The second part of the thesis, concerned with topological learning, tackles the problem from a non-parametric perspective. As topology can be thought of as a way of characterising data in terms of their connectivity structure, it allows to represent complex and possibly high dimensional through few features, such as the number of connected components, loops and voids.

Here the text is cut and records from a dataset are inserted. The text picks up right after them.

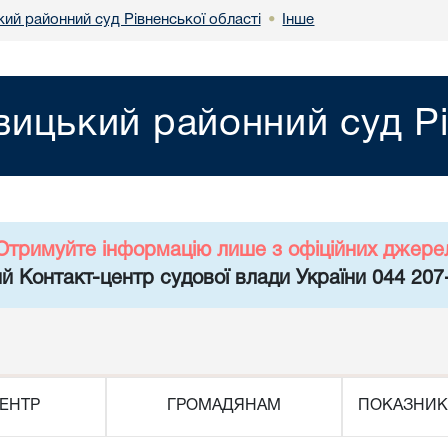
ий районний суд Рівненської області
Інше
•
ицький районний суд Рі
Отримуйте інформацію лише з офіційних джере
й Контакт-центр судової влади України 044 207
ЕНТР
ГРОМАДЯНАМ
ПОКАЗНИК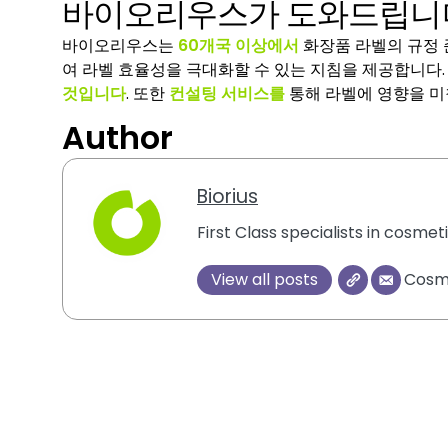
바이오리우스가 도와드립니
바이오리우스는
60개국 이상에서
화장품 라벨의 규정 
여 라벨 효율성을 극대화할 수 있는 지침을 제공합니다
것입니다
. 또한
컨설팅 서비스를
통해 라벨에 영향을 미
Author
Biorius
First Class specialists in cosme
View all posts
Cosme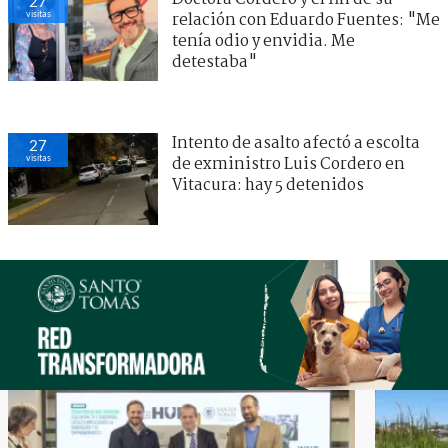
27
visitas
relación con Eduardo Fuentes: "Me
tenía odio y envidia. Me
detestaba"
Intento de asalto afectó a escolta
27
visitas
de exministro Luis Cordero en
Vitacura: hay 5 detenidos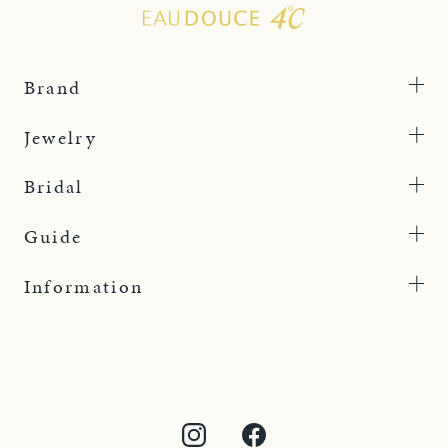
Brand
Jewelry
Bridal
Guide
Information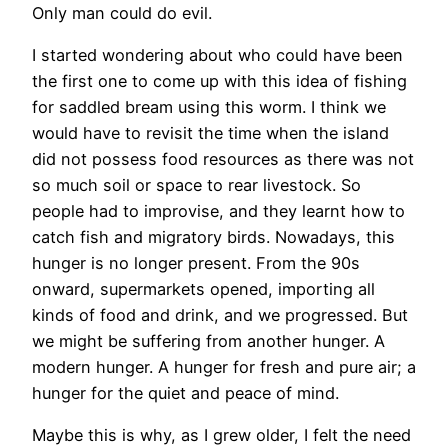
Only man could do evil.
I started wondering about who could have been
the first one to come up with this idea of fishing
for saddled bream using this worm. I think we
would have to revisit the time when the island
did not possess food resources as there was not
so much soil or space to rear livestock. So
people had to improvise, and they learnt how to
catch fish and migratory birds. Nowadays, this
hunger is no longer present. From the 90s
onward, supermarkets opened, importing all
kinds of food and drink, and we progressed. But
we might be suffering from another hunger. A
modern hunger. A hunger for fresh and pure air; a
hunger for the quiet and peace of mind.
Maybe this is why, as I grew older, I felt the need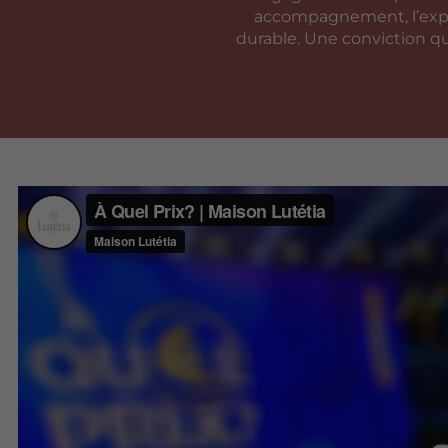
accompagnement, l’exper
durable. Une conviction qui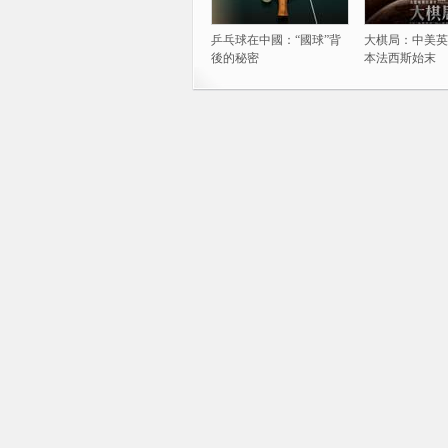
乒乓球在中國：“國球”背
大棋局：中美英
後的秘密
本法西斯始末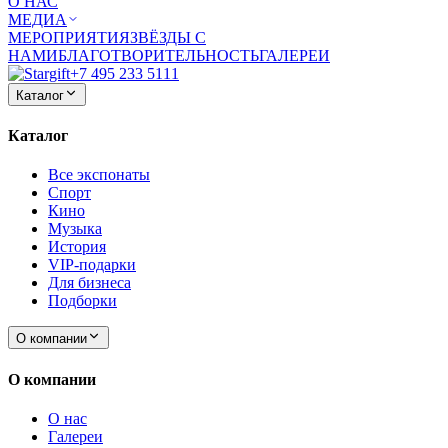
О НАС
МЕДИА
МЕРОПРИЯТИЯ
ЗВЁЗДЫ С
НАМИ
БЛАГОТВОРИТЕЛЬНОСТЬ
ГАЛЕРЕИ
+7 495 233 5111
Каталог
Каталог
Все экспонаты
Спорт
Кино
Музыка
История
VIP-подарки
Для бизнеса
Подборки
О компании
О компании
О нас
Галереи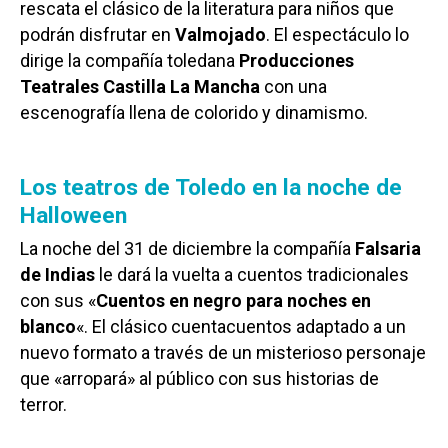
rescata el clásico de la literatura para niños que
podrán disfrutar en
Valmojado
. El espectáculo lo
dirige la compañía toledana
Producciones
Teatrales Castilla La Mancha
con una
escenografía llena de colorido y dinamismo.
Los teatros de Toledo en la noche de
Halloween
La noche del 31 de diciembre la compañía
Falsaria
de Indias
le dará la vuelta a cuentos tradicionales
con sus «
Cuentos en negro para noches en
blanco
«. El clásico cuentacuentos adaptado a un
nuevo formato a través de un misterioso personaje
que «arropará» al público con sus historias de
terror.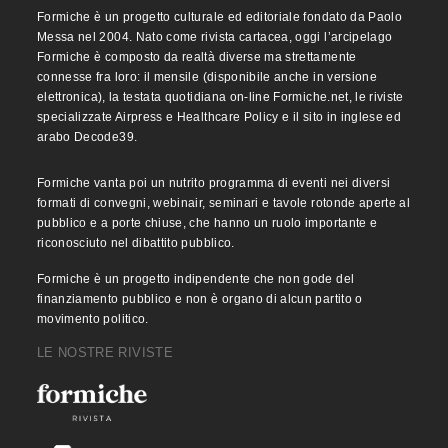
Formiche è un progetto culturale ed editoriale fondato da Paolo
Messa nel 2004. Nato come rivista cartacea, oggi l’arcipelago
Formiche è composto da realtà diverse ma strettamente
connesse fra loro: il mensile (disponibile anche in versione
elettronica), la testata quotidiana on-line Formiche.net, le riviste
specializzate Airpress e Healthcare Policy e il sito in inglese ed
arabo Decode39.
Formiche vanta poi un nutrito programma di eventi nei diversi
formati di convegni, webinair, seminari e tavole rotonde aperte al
pubblico e a porte chiuse, che hanno un ruolo importante e
riconosciuto nel dibattito pubblico.
Formiche è un progetto indipendente che non gode del
finanziamento pubblico e non è organo di alcun partito o
movimento politico.
LE NOSTRE RIVISTE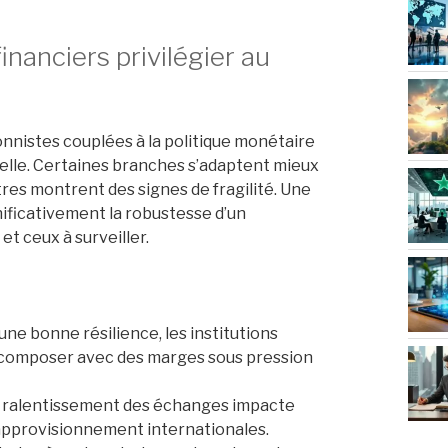
inanciers privilégier au
tionnistes couplées à la politique monétaire
elle. Certaines branches s’adaptent mieux
tres montrent des signes de fragilité. Une
nificativement la robustesse d’un
et ceux à surveiller.
ne bonne résilience, les institutions
 composer avec des marges sous pression
 ralentissement des échanges impacte
approvisionnement internationales.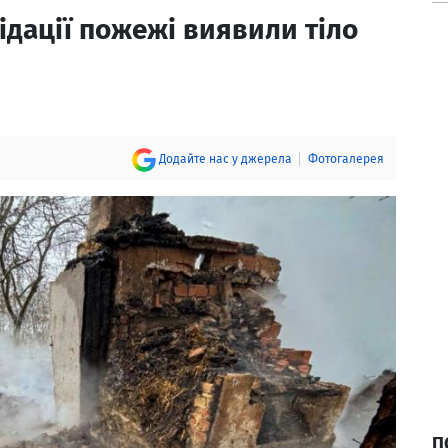
відації пожежі виявили тіло
Додайте нас у джерела
Фотогалерея
П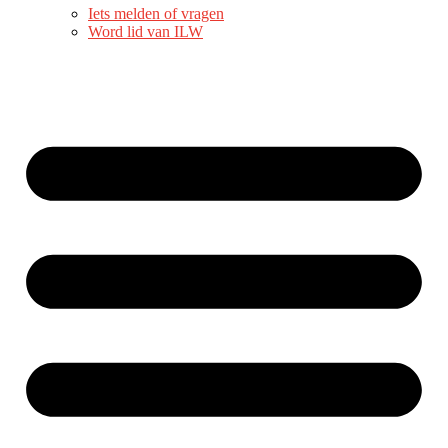
Iets melden of vragen
Word lid van ILW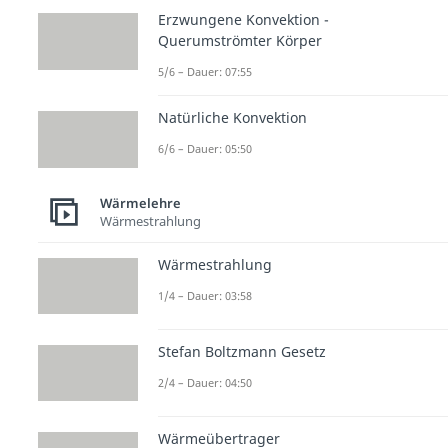
Erzwungene Konvektion -
Querumströmter Körper
5/6 – Dauer: 07:55
Natürliche Konvektion
6/6 – Dauer: 05:50
Wärmelehre
Wärmestrahlung
Wärmestrahlung
1/4 – Dauer: 03:58
Stefan Boltzmann Gesetz
2/4 – Dauer: 04:50
Wärmeübertrager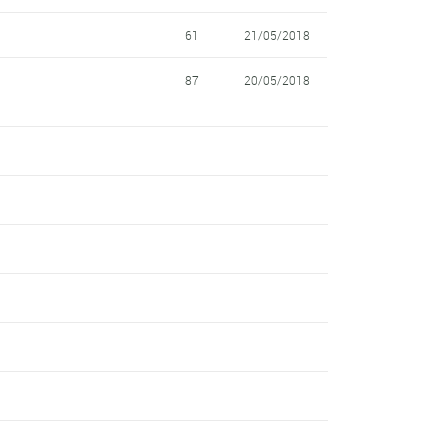
61
21/05/2018
87
20/05/2018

We illustrate how the emerging branch of statistics devoted to recovering topological structures in the data, Topological Data Analysis, can be exploited both for exploratory and inferential purposes with a special emphasis on kernels that preserve the topological information in the data.
Finally, we show with an application on brain imaging data how these two approaches can borrow strength from one another to profile patients with autism spectrum conditions.